Eric Martinez’s music has been summoning spirits for 20 years and it continues to do so to this day.

 

His latest release - Caldera - calls upon collaborations from friends here and in the great beyond. 

 

Every song carries a genuine emotive quality and resonance as Eric and his collaborators distill visions of life, love, and loss in this collection of superbly written and produced rock n roll tunes.

 

It’s one thing to write a bunch of songs and put a record out. It’s altogether different to collaborate with songwriting and musical behemoths and engineer and produce the record too. That’s what Eric has done.

 

Eric’s quiet, calm demeanor is belied by the musical ferocity that’s on display at points in time on this album - as he captures and croons his own words and those of Daniel Hutchens, among others, and weaves each of these individual influences into a cauldron of incredibly crafted songs. After 15 years of writing songs with Danny Hutchens, Eric Carter, and more recently with Jerry Joseph and Jojo Hermann - Caldera represents a culmination of Eric’s songwriting - both on his own and in a collaborative sense.

 

Eric makes no attempts to be anything other than a rock n roll enthusiast.

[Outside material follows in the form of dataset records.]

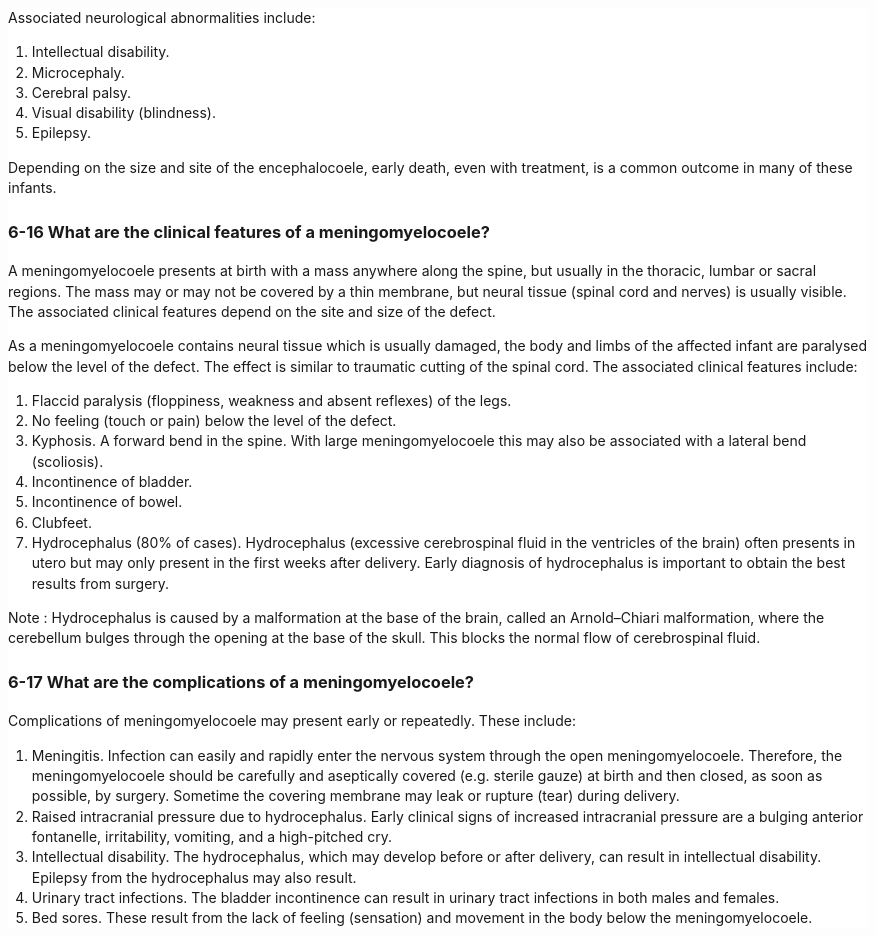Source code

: Associated neurological abnormalities include:

1.	Intellectual disability.
1.	Microcephaly.
1.	Cerebral palsy.
1.	Visual disability (blindness).
1.	Epilepsy.

Depending on the size and site of the encephalocoele, early death, even with treatment, is a common outcome in many of these infants.

### 6-16 What are the clinical features of a meningomyelocoele?

A meningomyelocoele presents at birth with a mass anywhere along the spine, but usually in the thoracic, lumbar or sacral regions. The mass may or may not be covered by a thin membrane, but neural tissue (spinal cord and nerves) is usually visible. The associated clinical features depend on the site and size of the defect.

As a meningomyelocoele contains neural tissue which is usually damaged, the body and limbs of the affected infant are paralysed below the level of the defect. The effect is similar to traumatic cutting of the spinal cord. The associated clinical features include:

1.	Flaccid paralysis (floppiness, weakness and absent reflexes) of the legs.
1.	No feeling (touch or pain) below the level of the defect.
1.	Kyphosis. A forward bend in the spine. With large meningomyelocoele this may also be associated with a lateral bend (scoliosis).
1.	Incontinence of bladder.
1.	Incontinence of bowel.
1.	Clubfeet.
1.	Hydrocephalus (80% of cases). Hydrocephalus (excessive cerebrospinal fluid in the ventricles of the brain) often presents in utero but may only present in the first weeks after delivery. Early diagnosis of hydrocephalus is important to obtain the best results from surgery.

Note
:	Hydrocephalus is caused by a malformation at the base of the brain, called an Arnold–Chiari malformation, where the cerebellum bulges through the opening at the base of the skull. This blocks the normal flow of cerebrospinal fluid.

### 6-17 What are the complications of a meningomyelocoele?

Complications of meningomyelocoele may present early or repeatedly. These include:

1.	Meningitis. Infection can easily and rapidly enter the nervous system through the open meningomyelocoele. Therefore, the meningomyelocoele should be carefully and aseptically covered (e.g. sterile gauze) at birth and then closed, as soon as possible, by surgery. Sometime the covering membrane may leak or rupture (tear) during delivery.
1.	Raised intracranial pressure due to hydrocephalus. Early clinical signs of increased intracranial pressure are a bulging anterior fontanelle, irritability, vomiting, and a high-pitched cry.
1.	Intellectual disability. The hydrocephalus, which may develop before or after delivery, can result in intellectual disability. Epilepsy from the hydrocephalus may also result.
1.	Urinary tract infections. The bladder incontinence can result in urinary tract infections in both males and females.
1.	Bed sores. These result from the lack of feeling (sensation) and movement in the body below the meningomyelocoele.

His devotion to the craft is evident in the songwriting, performance, arrangement, and production of every finely crafted tune on this album. The addition of Micah Munro’s backing vocals provide a connective tissue of harmony that provides the perfect complement of evocative and emotive sonic qualities to further enliven each track on Caldera. Each musical contributor added a necessary sonic tapestry reflective of their individual years of working musically with Eric. Years with Eric Carter and Jon Neff in Bloodkin or Spanky McCluer and Tori Pater in the Dyrty Byrds or Ethan Ice, Paul Cohen, and Mario Pagliarulo as staples of the Denver music scene for years or Josh Stack in the band CubanStack, and even long time banjo pal, Eric Rhett Schweitzer for just the right sound on Beautiful Death, help to form the sound of decades and even now that’s woven throughout Caldera. From the writing, to the playing to the production and engineering, every aspect of Eric’s 30 years of musical relationships are on display with this album.

 

It was no accident that Eric was able to write with guys like Todd Nance, Danny Hutchens, and Eric Carter, and in the more recent past, Jerry Joseph. His sincere devotion to professionalism and his tireless studying of the methods and madness of musicians he admires made Martinez a sought after commodity to those guys. And as Danny and Todd would say, “he’s a damn good hang.” Or you could quote the legendary Stones’ sax man, Bobby Keys, when he said Martinez was about as useless as Ronnie Wood. I’ll take it, he said.


The most striking aspect of all of this is that Eric has been trusted to do the right thing when it comes to creating and crafting music. That’s not something to scoff at. Maybe this album could be called “decades” because it brings years and years of a musical journey into the present.